Esas No: 2020/1489
Karar No: 2021/5431
Yargıtay 1. Hukuk Dairesi 2020/1489 Esas 2021/5431 Karar Sayılı İlamı
"İçtihat Metni"
MAHKEMESİ : ... BÖLGE ADLİYE MAHKEMESİ 1. HUKUK DAİRESİ
DAVA TÜRÜ : TAPU İPTALİ VE TESCİL
Taraflar arasında görülen davada;
Davacı, yaşlı ve okuma-yazma bilmeyen dul bir kadın olduğunu, satış iradesi olmamasına rağmen otuz iki parça taşınmazını hileli eylemleri nedeniyle davalı kızına devrettiğini, irtibatı kesmesi üzerine durumdan şüphelendiğini ve tapudan yaptığı araştırma ile satıştan haberdar olduğunu, herhangi bir satış bedelinin ödenmediğini, konu ile ilgili Cumhuriyet Savcılığına şikayette bulunduğunu ileri sürerek, tapu iptali ve adına tescil istemiştir.
Davalı, davanın süresinde açılmadığını, farklı tarihlerde davacının isteği üzerine davacıya olan maddi yardımlarının karşılığı olarak taşınmazların devredildiğini belirterek, davanın reddini savunmuştur.
İlk Derece Mahkemesince, davanın hak düşürücü süre içinde açıldığı, davalının hileli eylemleri ile bedelsiz olarak temlikin gerçekleştiği gerekçesiyle davanın kabulüne ilişkin verilen karara karşı davalının istinaf başvurusu, ... Bölge Adliye Mahkemesi 1.Hukuk Dairesi tarafından esastan reddedilmiş, davalının temyiz harcını verilen süreye rağmen ikmal etmemesi üzerine ek karar ile temyiz talebinin reddine karar verilmiştir.
Ek karar ve karar, davalı tarafından süresinde adli yardım ve duruşma istekli temyiz edilmiş olmakla; duruşma günü olarak saptanan 12.10.2021 Salı günü için yapılan tebligat üzerine temyiz eden asil davalı ... ile temyiz edilen davacı vekili Avukat ... geldiler.

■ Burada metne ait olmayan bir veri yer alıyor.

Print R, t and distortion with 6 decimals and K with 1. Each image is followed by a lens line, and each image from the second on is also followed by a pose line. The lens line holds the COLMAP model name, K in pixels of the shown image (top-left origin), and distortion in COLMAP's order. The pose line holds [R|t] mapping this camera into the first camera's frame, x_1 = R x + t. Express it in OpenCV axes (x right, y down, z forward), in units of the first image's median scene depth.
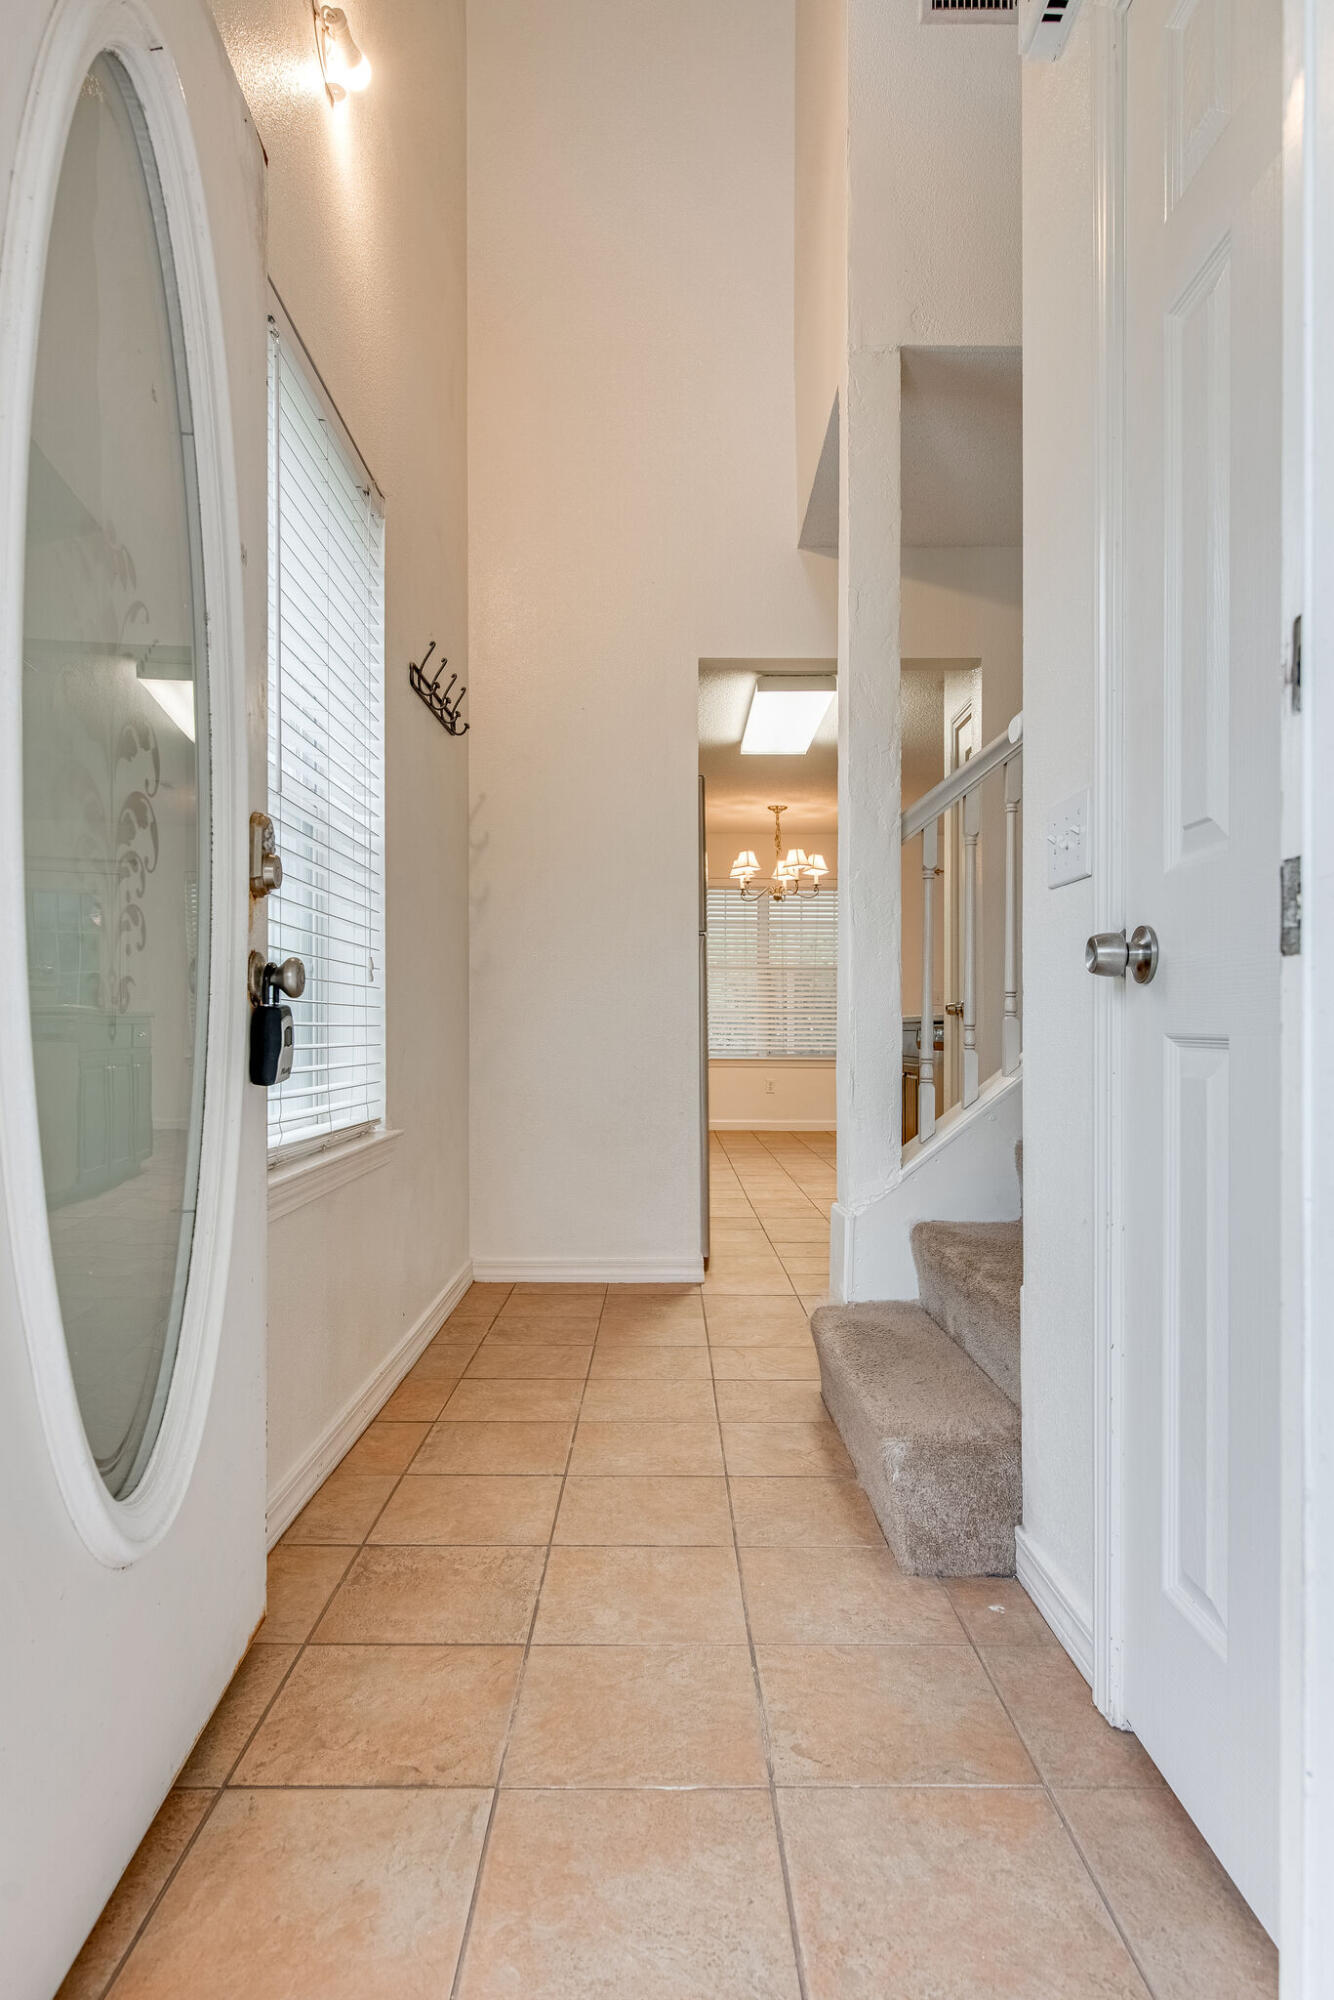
lens RADIAL K [[1190.2, 0, 665.0], [0, 1190.2, 1027.7], [0, 0, 1]] dist [0.002543, 0.000341]
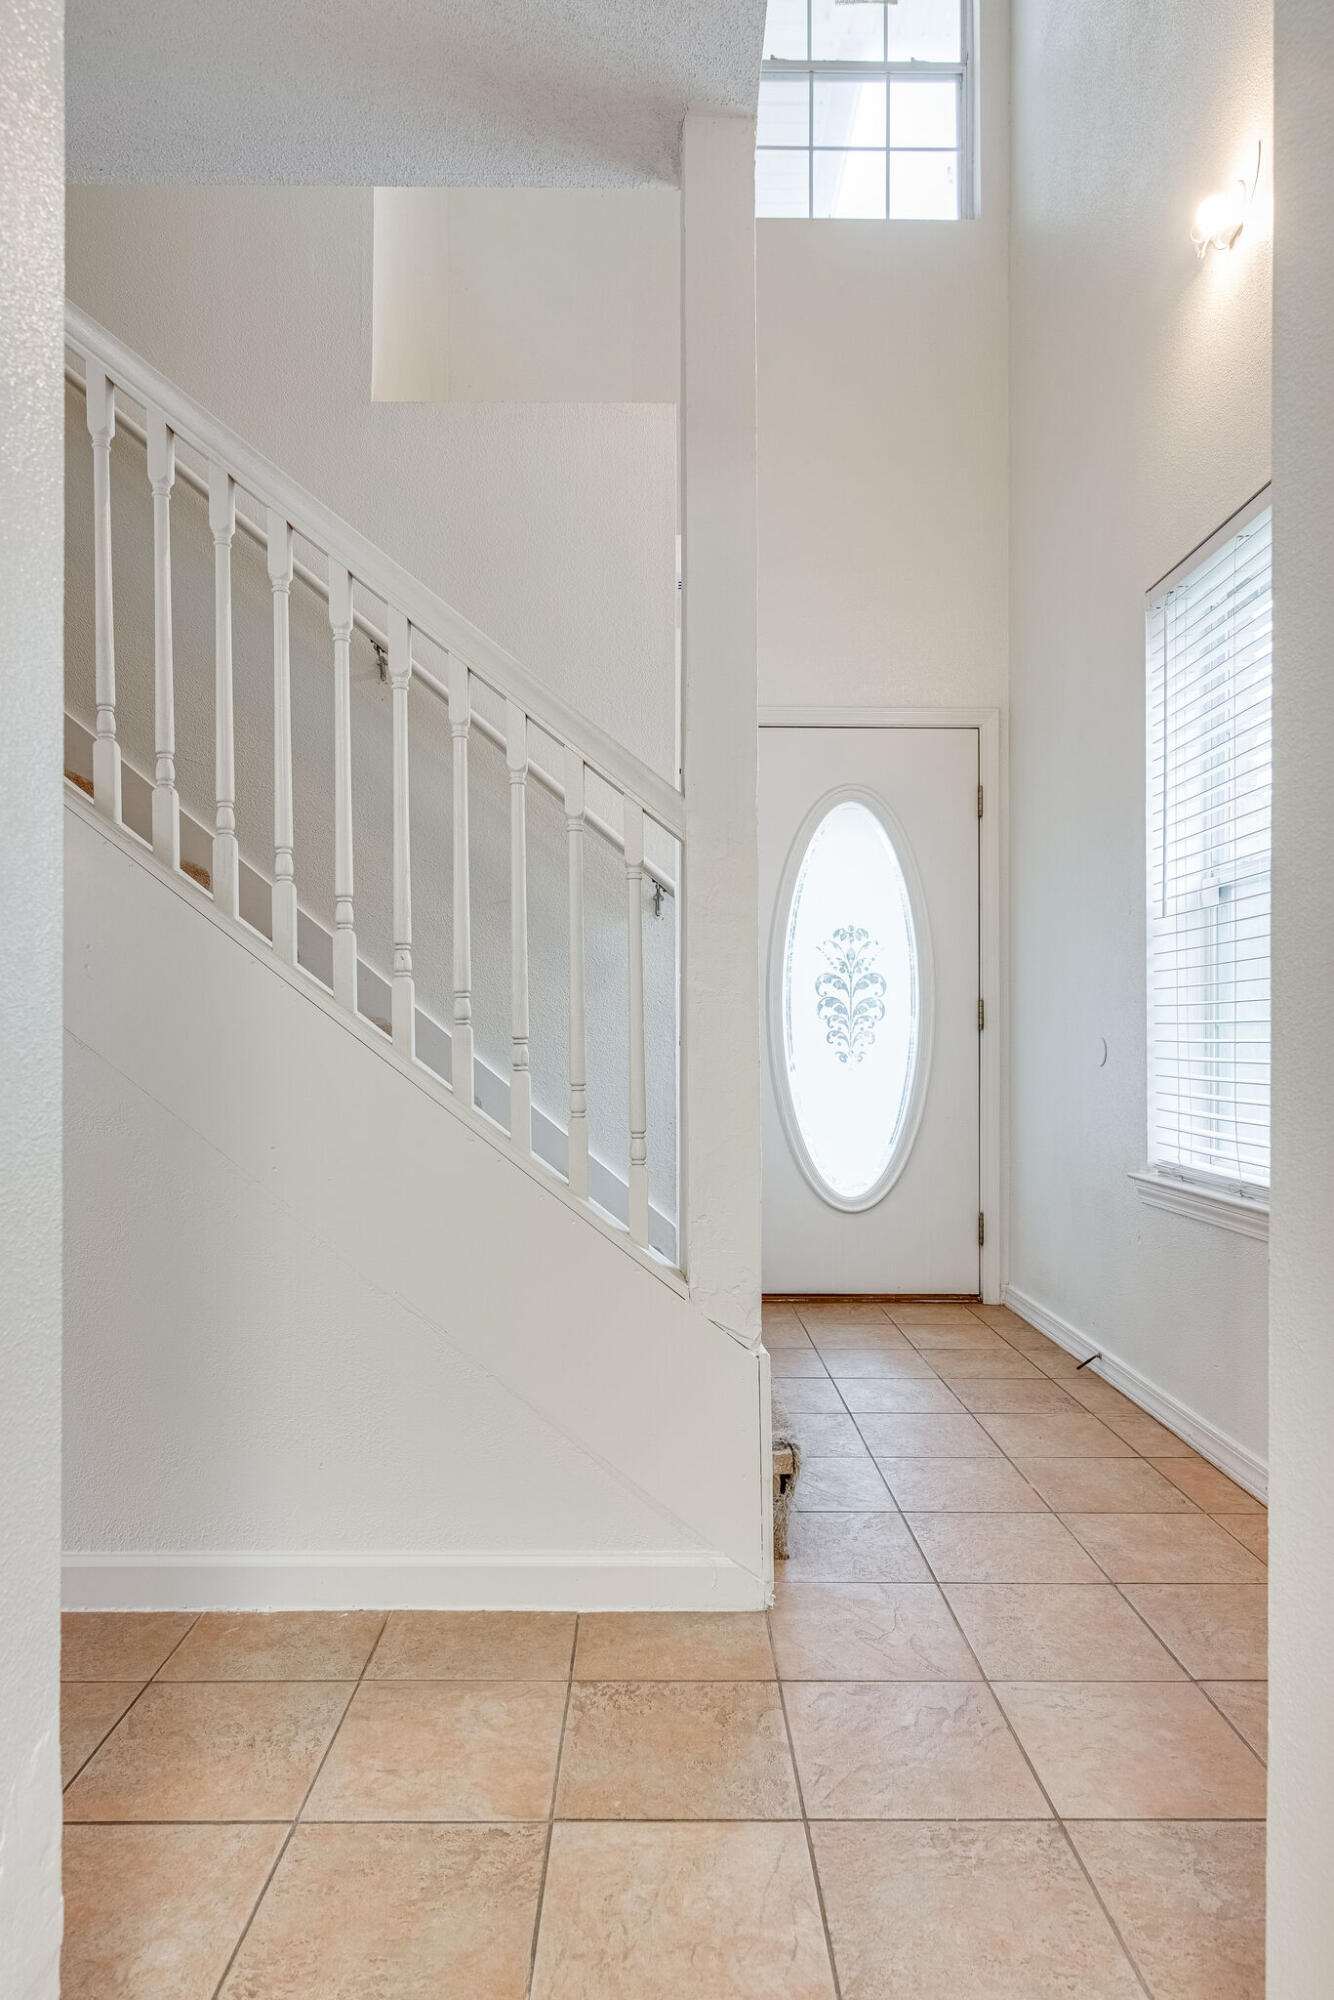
lens RADIAL K [[1190.2, 0, 665.0], [0, 1190.2, 1027.7], [0, 0, 1]] dist [0.002543, 0.000341]
pose [[-0.999952, -0.008680, -0.004576, 0.251328], [-0.008597, 0.999806, -0.017712, -0.028335], [0.004729, -0.017672, -0.999833, 2.062771]]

Duruşmaya başlandı, süresinde verildiği ve kayıt olunduğu anlaşılan temyiz dilekçesinin kabulüne karar verildikten sonra gelen vekilin ve asilin sözlü açıklamaları dinlendi, duruşmanın bittiği bildirildi, iş karara bırakıldı. Bilahare Tetkik Hakimi ... tarafından düzenlenen rapor okundu, düşüncesi alındı. Dosya incelenerek gereği görüşülüp düşünüldü:
-KARAR-
Bilindiği ve 6100 sayılı Hukuk Muhakemeleri Kanununun (HMK) 334 ila 340.maddelerinde düzenlendiği üzere adli yardım, fakir bir kimsenin bir davanın gerektirdiği oldukça kabarık olan harç ve masrafları sağlayamaması durumunda bu mali külfetten geçici olarak muaf tutulmasıdır. 6100 sayılı Kanun"un 336/3.maddesine göre adli yardım talebinin kanun yollarına başvuru sırasında Yargıtay"a yapılacağı, 337/1. maddesi uyarınca da duruşma yapılmaksızın talep hakkında karar verilebileceği; böylece, temyiz aşamasında adli yardım talebi hakkında karar verme yetkisinin Yargıtay"a ait olacağı düzenlenmiştir.
Somut olayda, talepte bulunan davalının yargılama giderlerini karşılayabilecek durumda olmadığı ve adli yardım talebinin yerinde olduğu anlaşılmış olmakla (HMK"nin m.336/2) adli yardım talebinin kabulüne ve mahkemece verilen 17.02.2020 tarihli EK KARARIN KALDIRILMASINA,
İşin esasına yönelik temyiz itirazlarının incelenmesine gelince;
Dosya içeriğine, toplanan delillere, hükmün dayandığı yasal ve hukuksal gerekçeye ve özellikle delillerin takdirinde bir isabetsizlik bulunmamasına göre; davalının yerinde bulunmayan temyiz itirazının reddiyle usul ve yasaya uygun olan hükmün ONANMASINA, 24.11.2020 tarihinde yürürlüğe giren Avukatlık Asgari Ücret Tarifesi gereğince gelen temyiz edilen vekili için 3.050,00 TL duruşma vekâlet ücretinin ve 135.520,80 TL onama harcının temyiz eden davalıdan alınmasına, 12/10/2021 tarihinde kesin olmak üzere oybirliğiyle karar verildi.